▸ **TEXT UNDER STUDY**

- - - - - - -

Few data exist to guide antiarrhythmic drug therapy for sustained ventricular tachycardia/ventricular fibrillation after acute myocardial infarction. The objective of this analysis was to describe the survival of patients with sustained ventricular tachycardia/ventricular fibrillation after myocardial infarction according to antiarrhythmic drug treatment.

Design and Setting:

We conducted a retrospective analysis of ST-segment elevation myocardial infarction patients with sustained ventricular tachycardia/ventricular fibrillation in Global Use of Strategies to Open Occluded Coronary Arteries in Acute Coronary Syndromes (GUSTO) IIB and GUSTO III and compared all-cause death in patients receiving amiodarone, lidocaine, or no antiarrhythmic. We used Cox proportional-hazards modeling and inverse weighted estimators to adjust for baseline characteristics, β-blocker use, and propensity to receive antiarrhythmics. Due to nonproportional hazards for death in early follow-up (0–3 hrs after sustained ventricular tachycardia/ventricular fibrillation) compared with later follow-up (>3 hrs), we analyzed all-cause mortality using time-specific hazards.

Patients and Interventions:

Among 19,190 acute myocardial infarction patients, 1,126 (5.9%) developed sustained ventricular tachycardia/ventricular fibrillation and met the inclusion criteria. Patients received lidocaine (n = 664, 59.0%), amiodarone (n = 50, 4.4%), both (n = 110, 9.8%), or no antiarrhythmic (n = 302, 26.8%).

- - - - - - -

▸ **DATASET ENTRIES**
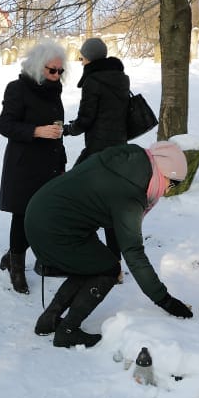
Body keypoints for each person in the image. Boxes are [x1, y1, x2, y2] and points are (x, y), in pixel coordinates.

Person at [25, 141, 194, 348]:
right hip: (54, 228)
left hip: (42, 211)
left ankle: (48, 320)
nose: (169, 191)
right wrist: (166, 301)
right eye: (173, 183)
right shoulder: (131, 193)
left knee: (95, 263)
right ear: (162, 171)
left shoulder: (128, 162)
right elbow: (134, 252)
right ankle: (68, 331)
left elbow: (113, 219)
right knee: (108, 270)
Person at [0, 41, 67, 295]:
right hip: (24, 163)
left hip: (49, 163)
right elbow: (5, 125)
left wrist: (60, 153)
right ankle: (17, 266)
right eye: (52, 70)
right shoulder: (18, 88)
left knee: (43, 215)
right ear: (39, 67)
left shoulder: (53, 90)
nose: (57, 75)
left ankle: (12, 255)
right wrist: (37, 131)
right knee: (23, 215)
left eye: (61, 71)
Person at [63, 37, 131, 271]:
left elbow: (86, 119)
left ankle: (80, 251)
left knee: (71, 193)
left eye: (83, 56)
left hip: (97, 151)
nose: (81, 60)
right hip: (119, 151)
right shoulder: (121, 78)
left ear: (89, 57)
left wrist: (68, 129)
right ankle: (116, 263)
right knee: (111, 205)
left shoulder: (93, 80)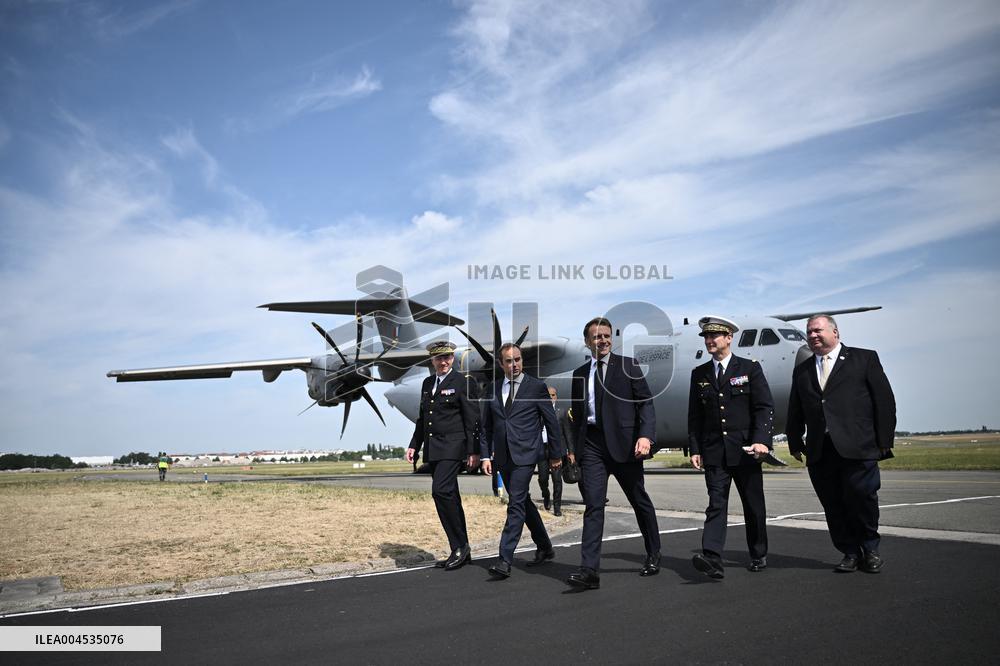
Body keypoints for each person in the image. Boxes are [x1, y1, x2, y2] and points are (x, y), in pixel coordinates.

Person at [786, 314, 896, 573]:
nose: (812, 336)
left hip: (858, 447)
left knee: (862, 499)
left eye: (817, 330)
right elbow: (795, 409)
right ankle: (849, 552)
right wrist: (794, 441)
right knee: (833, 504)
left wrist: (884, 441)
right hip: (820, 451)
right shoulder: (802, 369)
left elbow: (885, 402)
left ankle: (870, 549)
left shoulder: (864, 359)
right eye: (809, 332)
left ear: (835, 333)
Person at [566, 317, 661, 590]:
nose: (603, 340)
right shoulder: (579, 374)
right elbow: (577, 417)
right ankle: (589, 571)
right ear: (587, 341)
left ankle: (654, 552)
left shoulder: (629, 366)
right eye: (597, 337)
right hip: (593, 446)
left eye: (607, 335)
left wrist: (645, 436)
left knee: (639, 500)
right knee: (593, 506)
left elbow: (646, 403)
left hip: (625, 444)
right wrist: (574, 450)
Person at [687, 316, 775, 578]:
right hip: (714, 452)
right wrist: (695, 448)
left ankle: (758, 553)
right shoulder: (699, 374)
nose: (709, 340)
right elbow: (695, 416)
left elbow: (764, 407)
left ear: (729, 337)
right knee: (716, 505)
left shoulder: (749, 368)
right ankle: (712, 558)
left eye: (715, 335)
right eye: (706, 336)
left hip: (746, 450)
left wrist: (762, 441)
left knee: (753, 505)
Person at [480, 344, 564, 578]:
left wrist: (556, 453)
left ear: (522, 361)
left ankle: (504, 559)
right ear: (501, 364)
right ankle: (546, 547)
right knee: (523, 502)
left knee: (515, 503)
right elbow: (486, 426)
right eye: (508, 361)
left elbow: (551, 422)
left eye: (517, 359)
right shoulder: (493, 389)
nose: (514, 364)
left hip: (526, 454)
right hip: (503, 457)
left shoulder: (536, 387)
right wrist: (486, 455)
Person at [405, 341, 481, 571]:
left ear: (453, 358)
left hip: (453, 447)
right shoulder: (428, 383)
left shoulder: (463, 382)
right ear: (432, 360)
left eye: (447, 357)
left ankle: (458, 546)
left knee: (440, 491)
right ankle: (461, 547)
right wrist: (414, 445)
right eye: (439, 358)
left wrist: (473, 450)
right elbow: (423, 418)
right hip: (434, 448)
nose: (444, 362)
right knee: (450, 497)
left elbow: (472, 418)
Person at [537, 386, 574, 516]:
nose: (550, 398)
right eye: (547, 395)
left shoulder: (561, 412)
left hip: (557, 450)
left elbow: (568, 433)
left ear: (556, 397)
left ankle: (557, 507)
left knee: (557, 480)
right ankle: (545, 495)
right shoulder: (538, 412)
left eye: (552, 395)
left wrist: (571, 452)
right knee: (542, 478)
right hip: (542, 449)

- - - - - - -

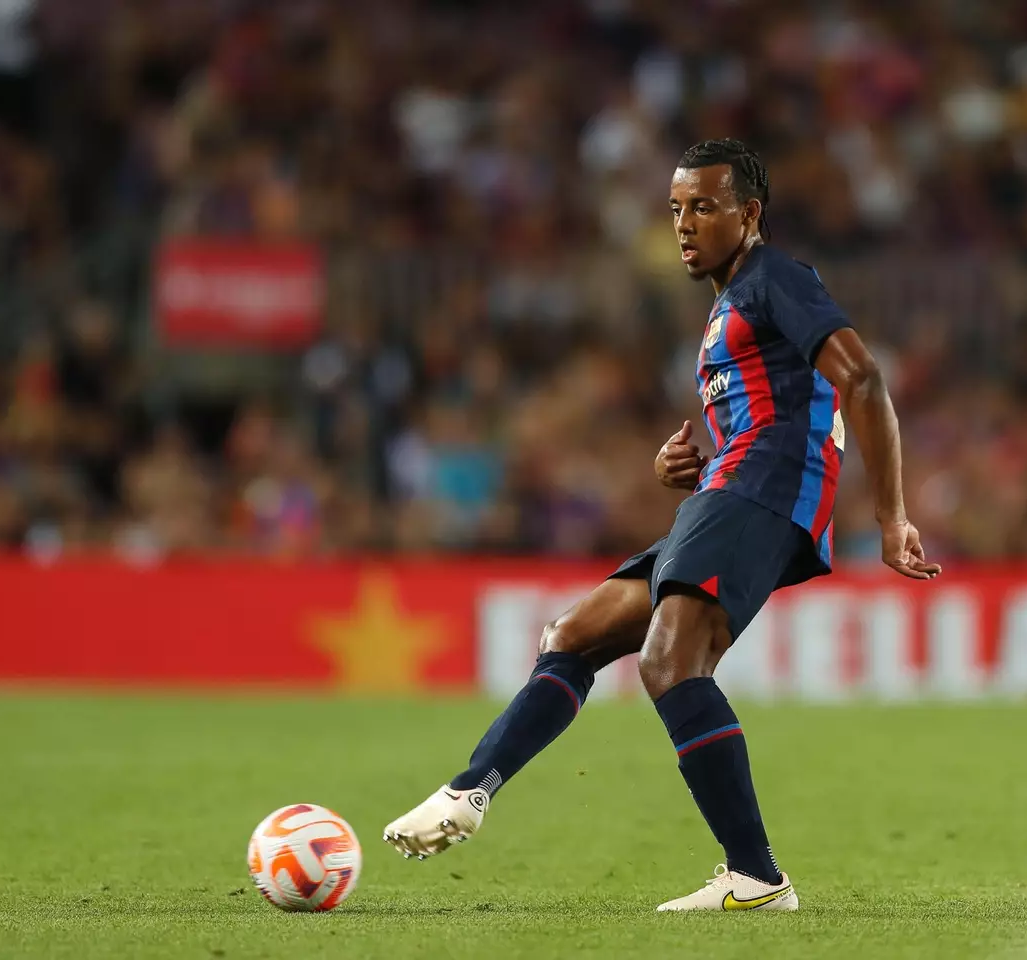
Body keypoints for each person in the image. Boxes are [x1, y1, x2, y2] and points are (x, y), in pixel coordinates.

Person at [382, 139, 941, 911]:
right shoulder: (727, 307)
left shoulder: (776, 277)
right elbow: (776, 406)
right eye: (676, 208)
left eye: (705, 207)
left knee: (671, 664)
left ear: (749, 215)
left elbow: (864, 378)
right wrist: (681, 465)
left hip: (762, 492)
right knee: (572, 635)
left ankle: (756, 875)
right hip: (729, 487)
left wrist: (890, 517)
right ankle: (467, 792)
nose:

- - - - - - -

▸ **REQUIRED WORK**
1. From the text on antiarrhythmic therapy after myocardial infarction, echo the stretch from "We conducted a" through "using time-specific hazards.".
2. Continue the text on antiarrhythmic therapy after myocardial infarction from the point where it stops.
The material shown above has no connection to the text about antiarrhythmic drugs after myocardial infarction.

▸ **ANSWERS BY ITEM**
1.
We conducted a retrospective analysis of ST-segment elevation myocardial infarction patients with sustained ventricular tachycardia/ventricular fibrillation in Global Use of Strategies to Open Occluded Coronary Arteries in Acute Coronary Syndromes (GUSTO) IIB and GUSTO III and compared all-cause death in patients receiving amiodarone, lidocaine, or no antiarrhythmic. We used Cox proportional-hazards modeling and inverse weighted estimators to adjust for baseline characteristics, β-blocker use, and propensity to receive antiarrhythmics. Due to nonproportional hazards for death in early follow-up (0–3 hrs after sustained ventricular tachycardia/ventricular fibrillation) compared with later follow-up (>3 hrs), we analyzed all-cause mortality using time-specific hazards.

2.
Results:

In the first 3 hrs after ventricular tachycardia/ventricular fibrillation, amiodarone (adjusted hazard ratio 0.39, 95% confidence interval 0.21–0.71) and lidocaine (adjusted hazard ratio 0.72, 95% confidence interval 0.53–0.96) were associated with a lower hazard of death—likely evidence of survivor bias. Among patients who survived 3 hrs, amiodarone was associated with increased mortality at 30 days (adjusted hazard ratio 1.71, 95% confidence interval 1.02–2.86) and 6 months (adjusted hazard ratio 1.96, 95% confidence interval 1.21–3.16), but lidocaine was not at 30 days (adjusted hazard ratio 1.19, 95% confidence interval 0.77–1.82) or 6 months (adjusted hazard ratio 1.10, 95% confidence interval 0.73–1.66).

Conclusion:

Among patients with acute myocardial infarction complicated by sustained ventricular tachycardia/ventricular fibrillation who survive 3 hrs, amiodarone, but not lidocaine, is associated with an increased risk of death, reinforcing the need for randomized trials in this population.